Emodin Attenuates Ozone-Induced Lung Injury Via TLR4/MYD88/NF-κB Signaling Pathways

In defense of the internal and external environment of the lung airway, airway epithelial cells play important roles in resisting external microorganisms, toxic gases, sensitizing substances, and maintaining the stability of the internal environment of the airway. C57Bl/6 mice were exposed to ozone for 4 days (30 min/day) to induce lung injury. Airway responsiveness was measured using barometric whole-body plethysmography. Hematoxylin and eosin (HE) staining was used to detect pathological changes of the lung.
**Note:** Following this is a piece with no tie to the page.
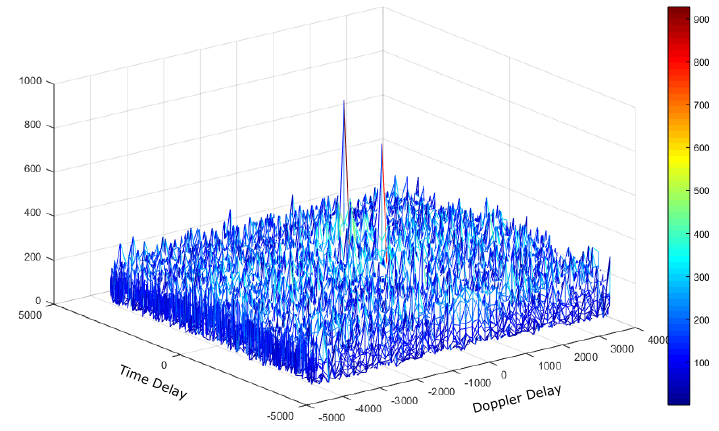
Figure 22. Two closer scatterers using chirp pulses (MMPP), at − 5 dB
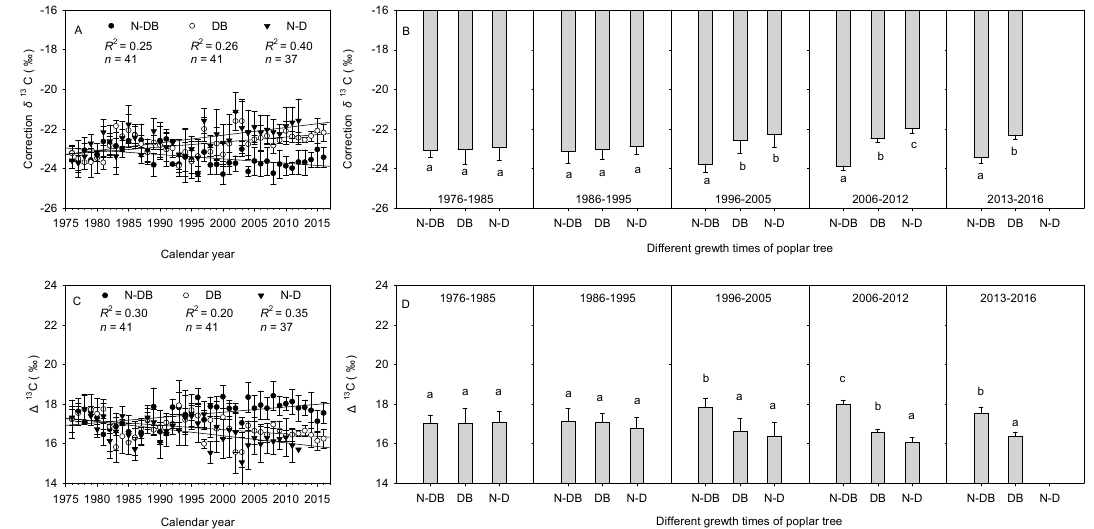
Figure 6. Difference in δ 13 C cor ( A , B ) and carbon isotope discrimination ∆ 13 C ( C , D ) among now-dead (N-D), dieback (DB), and non-dieback (N-DB) poplar trees at different growth times. Lower case letters indicate significant differences ( p < 0.05).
Bronchoalveolar lavage (BAL) was performed to count the number of macrophages and neutrophils. 16HBE14o- cells were exposed to ozone for 30 min. 3-[4,5-dimethylthiazolyl-2]-2,5-diphenyltetrazolium bromide was used to detect cell proliferation. Reactive oxygen species (ROS), lactate dehydrogenase (LDH), and catalase (CAT) in lung tissues and cells were also measured. The mRNA and protein expressions were detected by qPCR and western blot. We found that emodin attenuated ozone-induced airway hyperresponsiveness and lung inflammation in vivo. Emodin reduced the production of ROS, increased the expression of antioxidant enzymes, and attenuated the oxidative damage in vivo. In vitro studies showed that emodin also decreased ROS generation and LDH release and enhanced CAT activity. Emodin attenuates ozone-induced TLR4, MyD88, and NF-eB expression. Emodin has anti-inflammatory and antioxidant properties through the modulation of the TLR4-MyD88-NF-eB pathway in ozone-induced lung injury.